Start of Excerpted passage

KATE stands for Kotlin Adaptive Template Engine , KATE is very adaptive and you'd find it true to its name.
Create a source stream , You can use TextSourceStream
or InputSourceStream
if you are on jvm
val context = TemplateContext(TextSourceStream("@var i = 5 @var(i)"))
If you'd like to get output as text , You can do
context.getDestinationAsString(): String
If you'd like to write output to output stream on jvm
val output = file.outputStream()
val stream = OutputDestinationStream(output)
context.stream.generateTo(stream)
output.close()
For the full design please see KATE Design
KATE has three modes
1 - Default No Raw (Language is parsed and Text is outputted)
2 - Partial Raw (Only language is parsed and explicit output is required)
3 - Raw (Text is outputted as it is)
Placeholders are called under the hood that output everything you see , Automatic conversion of variable reference to placeholder invocation takes place in Default No Raw mode only
You can think of placeholders as functions for now even though KATE has functions and they're different
This code @var i = 5 @var(i)
does two things
1 - Create a variable named i
2 - Reference a variable named i
In Mode Default No Raw
The variable reference @var(i)

End of Excerpted passage

- [Exercises]:
1. In the KATE overview, what does the name KATE stand for?
2. Carry the KATE overview on from its last line.
The listing that comes next is from a different source than the KATE overview.

Start of Stored data

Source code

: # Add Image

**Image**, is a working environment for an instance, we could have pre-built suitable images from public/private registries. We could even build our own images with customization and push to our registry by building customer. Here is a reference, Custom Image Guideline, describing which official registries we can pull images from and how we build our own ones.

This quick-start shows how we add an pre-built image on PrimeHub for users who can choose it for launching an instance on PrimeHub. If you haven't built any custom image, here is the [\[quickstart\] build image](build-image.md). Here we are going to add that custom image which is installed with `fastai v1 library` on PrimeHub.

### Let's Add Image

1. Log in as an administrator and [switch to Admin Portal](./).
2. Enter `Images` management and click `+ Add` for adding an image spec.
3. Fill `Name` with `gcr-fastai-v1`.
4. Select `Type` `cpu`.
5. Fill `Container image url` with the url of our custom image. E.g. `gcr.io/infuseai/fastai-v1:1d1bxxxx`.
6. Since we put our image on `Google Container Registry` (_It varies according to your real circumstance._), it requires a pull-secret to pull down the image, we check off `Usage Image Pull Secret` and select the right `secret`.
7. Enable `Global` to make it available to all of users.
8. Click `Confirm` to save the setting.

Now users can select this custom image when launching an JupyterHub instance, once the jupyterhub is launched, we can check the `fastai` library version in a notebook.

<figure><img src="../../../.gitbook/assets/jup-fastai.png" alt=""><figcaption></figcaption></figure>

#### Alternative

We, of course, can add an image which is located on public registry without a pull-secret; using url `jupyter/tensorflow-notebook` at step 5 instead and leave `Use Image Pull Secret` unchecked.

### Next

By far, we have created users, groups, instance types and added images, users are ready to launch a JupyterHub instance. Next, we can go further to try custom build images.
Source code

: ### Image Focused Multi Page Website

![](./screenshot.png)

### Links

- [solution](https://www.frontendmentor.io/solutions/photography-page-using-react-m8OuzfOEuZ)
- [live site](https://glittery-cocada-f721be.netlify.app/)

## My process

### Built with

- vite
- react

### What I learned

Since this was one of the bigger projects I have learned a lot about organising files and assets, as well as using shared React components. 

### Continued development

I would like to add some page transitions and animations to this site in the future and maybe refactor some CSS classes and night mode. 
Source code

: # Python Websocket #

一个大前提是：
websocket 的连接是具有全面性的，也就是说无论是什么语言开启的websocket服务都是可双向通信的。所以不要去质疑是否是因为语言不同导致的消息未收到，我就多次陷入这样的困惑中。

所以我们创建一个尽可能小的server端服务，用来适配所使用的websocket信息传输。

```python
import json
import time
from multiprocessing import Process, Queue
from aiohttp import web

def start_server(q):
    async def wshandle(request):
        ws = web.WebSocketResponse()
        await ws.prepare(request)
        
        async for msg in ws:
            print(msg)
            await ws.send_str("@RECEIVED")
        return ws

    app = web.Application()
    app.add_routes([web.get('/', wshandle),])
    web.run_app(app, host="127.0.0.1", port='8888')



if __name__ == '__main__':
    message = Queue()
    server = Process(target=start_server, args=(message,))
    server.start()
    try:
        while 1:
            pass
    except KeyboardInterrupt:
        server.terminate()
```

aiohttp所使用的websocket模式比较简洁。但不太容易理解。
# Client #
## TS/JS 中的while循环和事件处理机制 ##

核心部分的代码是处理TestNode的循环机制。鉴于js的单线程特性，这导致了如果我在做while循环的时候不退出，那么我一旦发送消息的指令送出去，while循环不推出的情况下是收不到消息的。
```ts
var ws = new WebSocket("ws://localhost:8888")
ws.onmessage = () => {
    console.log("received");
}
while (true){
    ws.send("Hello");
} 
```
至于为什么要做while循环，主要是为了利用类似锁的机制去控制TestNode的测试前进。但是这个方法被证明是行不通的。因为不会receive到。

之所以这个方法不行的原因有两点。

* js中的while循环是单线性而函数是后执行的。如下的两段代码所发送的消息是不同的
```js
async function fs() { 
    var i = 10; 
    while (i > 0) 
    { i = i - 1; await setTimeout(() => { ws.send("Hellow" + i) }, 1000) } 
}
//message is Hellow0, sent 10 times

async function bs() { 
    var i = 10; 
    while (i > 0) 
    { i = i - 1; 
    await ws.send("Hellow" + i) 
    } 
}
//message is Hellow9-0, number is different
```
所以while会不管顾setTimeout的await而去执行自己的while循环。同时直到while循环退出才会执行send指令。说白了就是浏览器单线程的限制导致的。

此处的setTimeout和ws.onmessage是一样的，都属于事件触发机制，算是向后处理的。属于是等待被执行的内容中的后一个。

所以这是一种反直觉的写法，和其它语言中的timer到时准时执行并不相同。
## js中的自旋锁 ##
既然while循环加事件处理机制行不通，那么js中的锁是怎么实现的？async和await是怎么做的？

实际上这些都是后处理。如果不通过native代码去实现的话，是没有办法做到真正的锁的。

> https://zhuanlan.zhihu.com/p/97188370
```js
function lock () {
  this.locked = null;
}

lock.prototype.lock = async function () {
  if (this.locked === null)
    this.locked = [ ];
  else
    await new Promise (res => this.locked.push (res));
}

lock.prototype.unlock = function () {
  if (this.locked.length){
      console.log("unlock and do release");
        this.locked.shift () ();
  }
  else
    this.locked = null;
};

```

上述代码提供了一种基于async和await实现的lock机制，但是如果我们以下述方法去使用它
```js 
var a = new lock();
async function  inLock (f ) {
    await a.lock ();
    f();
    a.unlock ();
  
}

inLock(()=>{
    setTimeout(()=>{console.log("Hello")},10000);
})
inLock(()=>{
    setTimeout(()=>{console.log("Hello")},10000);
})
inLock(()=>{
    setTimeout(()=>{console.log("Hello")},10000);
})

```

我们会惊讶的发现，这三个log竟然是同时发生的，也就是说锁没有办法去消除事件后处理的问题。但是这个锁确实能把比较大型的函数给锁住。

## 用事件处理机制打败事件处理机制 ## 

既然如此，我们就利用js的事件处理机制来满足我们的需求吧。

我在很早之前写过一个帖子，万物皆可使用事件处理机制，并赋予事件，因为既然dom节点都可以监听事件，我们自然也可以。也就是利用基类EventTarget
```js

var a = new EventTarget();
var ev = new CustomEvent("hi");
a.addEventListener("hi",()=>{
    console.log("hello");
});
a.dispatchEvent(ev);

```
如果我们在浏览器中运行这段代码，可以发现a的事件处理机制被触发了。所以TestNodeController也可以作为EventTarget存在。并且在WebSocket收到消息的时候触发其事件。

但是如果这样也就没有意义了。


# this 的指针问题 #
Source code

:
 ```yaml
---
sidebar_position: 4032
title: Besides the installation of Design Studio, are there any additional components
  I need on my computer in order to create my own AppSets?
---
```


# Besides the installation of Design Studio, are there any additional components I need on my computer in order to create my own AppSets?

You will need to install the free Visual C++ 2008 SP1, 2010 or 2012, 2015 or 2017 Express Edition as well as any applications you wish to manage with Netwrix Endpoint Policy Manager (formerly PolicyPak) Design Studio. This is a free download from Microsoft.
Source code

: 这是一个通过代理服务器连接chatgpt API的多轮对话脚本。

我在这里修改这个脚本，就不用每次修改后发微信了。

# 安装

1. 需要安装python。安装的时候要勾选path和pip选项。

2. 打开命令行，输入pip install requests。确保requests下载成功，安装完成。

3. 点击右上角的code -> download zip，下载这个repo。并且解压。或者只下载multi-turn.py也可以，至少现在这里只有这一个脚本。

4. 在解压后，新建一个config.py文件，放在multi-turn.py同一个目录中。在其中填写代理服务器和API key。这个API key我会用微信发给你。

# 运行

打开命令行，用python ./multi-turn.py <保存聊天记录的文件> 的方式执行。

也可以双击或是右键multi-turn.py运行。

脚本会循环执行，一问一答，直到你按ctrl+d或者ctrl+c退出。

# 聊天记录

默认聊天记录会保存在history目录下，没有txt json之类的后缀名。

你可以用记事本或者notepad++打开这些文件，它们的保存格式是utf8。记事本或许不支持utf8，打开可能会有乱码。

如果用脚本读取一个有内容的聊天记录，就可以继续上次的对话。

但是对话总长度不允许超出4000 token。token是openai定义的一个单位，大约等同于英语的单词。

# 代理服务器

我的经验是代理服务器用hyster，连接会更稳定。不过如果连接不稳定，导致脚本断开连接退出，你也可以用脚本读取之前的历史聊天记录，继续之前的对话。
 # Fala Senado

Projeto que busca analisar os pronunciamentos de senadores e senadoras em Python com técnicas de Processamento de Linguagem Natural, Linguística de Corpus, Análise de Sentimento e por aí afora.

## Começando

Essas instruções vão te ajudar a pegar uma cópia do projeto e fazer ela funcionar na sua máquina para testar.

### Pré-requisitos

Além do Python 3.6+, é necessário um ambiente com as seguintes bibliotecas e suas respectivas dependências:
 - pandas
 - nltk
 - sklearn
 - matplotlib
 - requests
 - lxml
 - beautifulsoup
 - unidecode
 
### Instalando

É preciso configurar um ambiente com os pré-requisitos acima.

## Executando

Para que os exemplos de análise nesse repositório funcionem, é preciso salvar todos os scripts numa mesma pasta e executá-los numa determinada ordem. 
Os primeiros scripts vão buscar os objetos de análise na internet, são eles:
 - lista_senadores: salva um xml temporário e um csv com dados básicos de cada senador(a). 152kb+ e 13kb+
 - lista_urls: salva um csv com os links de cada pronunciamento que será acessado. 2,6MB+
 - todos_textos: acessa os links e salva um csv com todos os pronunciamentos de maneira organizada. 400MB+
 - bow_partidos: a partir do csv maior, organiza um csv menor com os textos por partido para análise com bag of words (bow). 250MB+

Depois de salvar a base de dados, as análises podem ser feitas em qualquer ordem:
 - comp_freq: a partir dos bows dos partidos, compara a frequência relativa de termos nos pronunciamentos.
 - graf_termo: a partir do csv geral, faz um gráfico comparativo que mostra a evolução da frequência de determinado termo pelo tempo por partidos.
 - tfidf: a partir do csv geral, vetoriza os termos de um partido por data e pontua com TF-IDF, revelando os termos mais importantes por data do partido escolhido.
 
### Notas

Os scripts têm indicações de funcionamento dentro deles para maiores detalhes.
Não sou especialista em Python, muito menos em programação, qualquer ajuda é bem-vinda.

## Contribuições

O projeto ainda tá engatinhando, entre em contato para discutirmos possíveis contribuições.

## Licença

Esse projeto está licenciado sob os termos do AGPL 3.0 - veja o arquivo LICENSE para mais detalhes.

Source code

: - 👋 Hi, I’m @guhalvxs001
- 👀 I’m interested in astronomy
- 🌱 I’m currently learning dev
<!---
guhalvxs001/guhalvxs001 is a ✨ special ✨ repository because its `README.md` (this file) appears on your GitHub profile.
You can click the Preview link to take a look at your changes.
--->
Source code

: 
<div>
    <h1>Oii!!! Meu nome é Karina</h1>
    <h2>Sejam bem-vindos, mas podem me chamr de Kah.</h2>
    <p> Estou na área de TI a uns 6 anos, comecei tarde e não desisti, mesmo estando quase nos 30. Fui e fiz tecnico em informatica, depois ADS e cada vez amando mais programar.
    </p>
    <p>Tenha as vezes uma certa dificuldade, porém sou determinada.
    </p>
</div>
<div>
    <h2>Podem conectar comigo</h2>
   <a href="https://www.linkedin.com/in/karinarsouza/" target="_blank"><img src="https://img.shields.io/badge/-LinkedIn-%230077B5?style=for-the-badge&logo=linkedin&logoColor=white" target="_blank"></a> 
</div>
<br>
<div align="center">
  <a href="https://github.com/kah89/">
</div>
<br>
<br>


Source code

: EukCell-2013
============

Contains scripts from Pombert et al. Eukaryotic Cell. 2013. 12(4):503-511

End of Stored data

- [List of answers]:
1. Kotlin Adaptive Template Engine

2.
translates to @placeholder(@var(i.getType()),,@var(i))
The code @var(i.getType())
returns type of a variable , which is int
in this case
so the placeholder invocation becomes @placeholder(int,,@var(i))
which means
Call a placeholder by the name of int
using variable @var(i)
as parameter
int
placeholder outputs its parameter value in string format
It does that using the following code
@write(@var(__param__.toString()))
Say if you wanted to write Kate
or any text before printing every int
to output
@define_placeholder(int,kateint)
Kate@write(@var(__param__.toString()))
@end_define_placeholder
@var i = 5 @var(i)
you define a placeholder named int
with definition name kateint
since int
already exists , By defining the
placeholder you're asking KATE to use it as well
If you'd like to back to previous placeholder
@use_placeholder(int)
After this invocation @var i = 5 @var(i)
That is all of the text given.